### Texto para leitura

Terror é eterno, diz especialista

LÉO GERCHMANN
DA AGÊNCIA FOLHA, EM PUERTO IGUAZÚ

O combate ao terrorismo é eterno, e os agentes do terror jamais deixarão de existir, podendo no máximo se transformar e, "como um vírus, gerar constelações infinitas", sem limites de tempo e de espaço.
A estimativa assumidamente pessimista foi feita para a Agência Folha pelo diretor do CSTPV (Centro para o Estudo de Terrorismo e Violência Política, na sigla em inglês), Magnus Ranstorp, 39, professor da Universidade de St. Andrews (Reino Unido) e tido como um dos mais importantes especialistas do mundo em terror.

### Dados apresentados
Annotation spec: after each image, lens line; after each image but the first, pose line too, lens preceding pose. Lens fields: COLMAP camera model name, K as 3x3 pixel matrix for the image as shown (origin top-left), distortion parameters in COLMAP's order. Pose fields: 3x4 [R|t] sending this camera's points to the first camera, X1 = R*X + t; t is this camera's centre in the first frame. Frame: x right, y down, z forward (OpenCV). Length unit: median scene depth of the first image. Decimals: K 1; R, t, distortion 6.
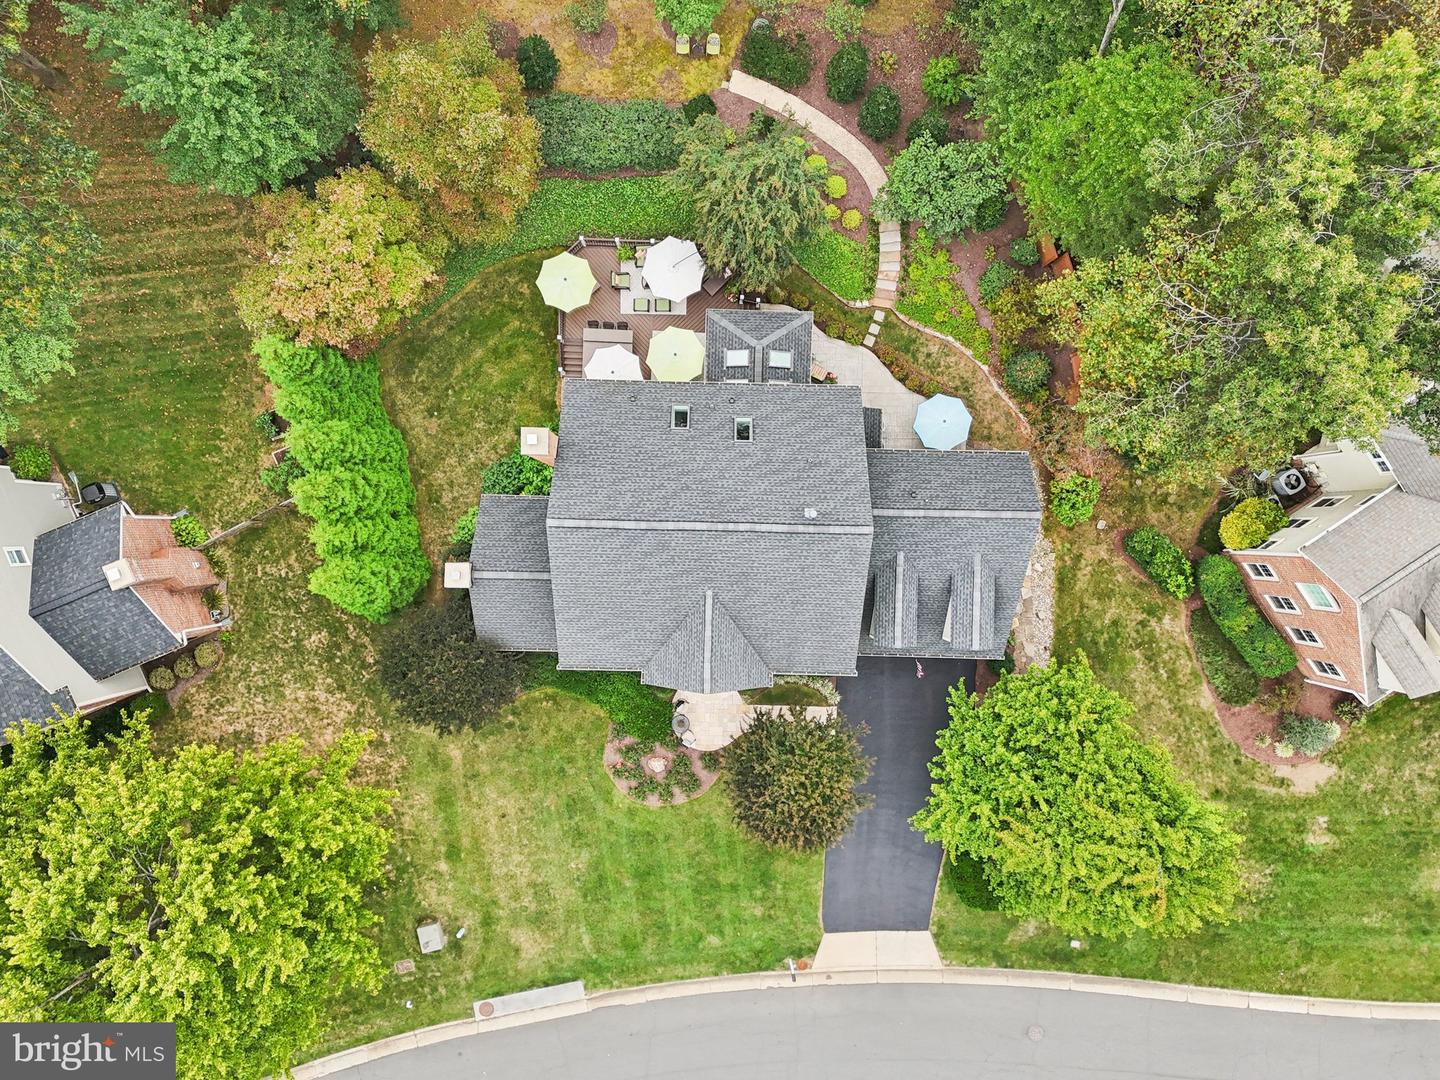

### Instruções do exercício
Por favor, responda às perguntas a seguir com base na reportagem sobre terrorismo, numerando as respostas da mesma forma.
1. De que cidade a Agência Folha enviou a reportagem?
2. Que adjetivo a reportagem usa para qualificar o combate ao terrorismo?
3. Em que universidade Magnus Ranstorp é professor?

### Resposta da tarefa
1. Puerto Iguazú.
2. Eterno.
3. Na Universidade de St. Andrews, no Reino Unido.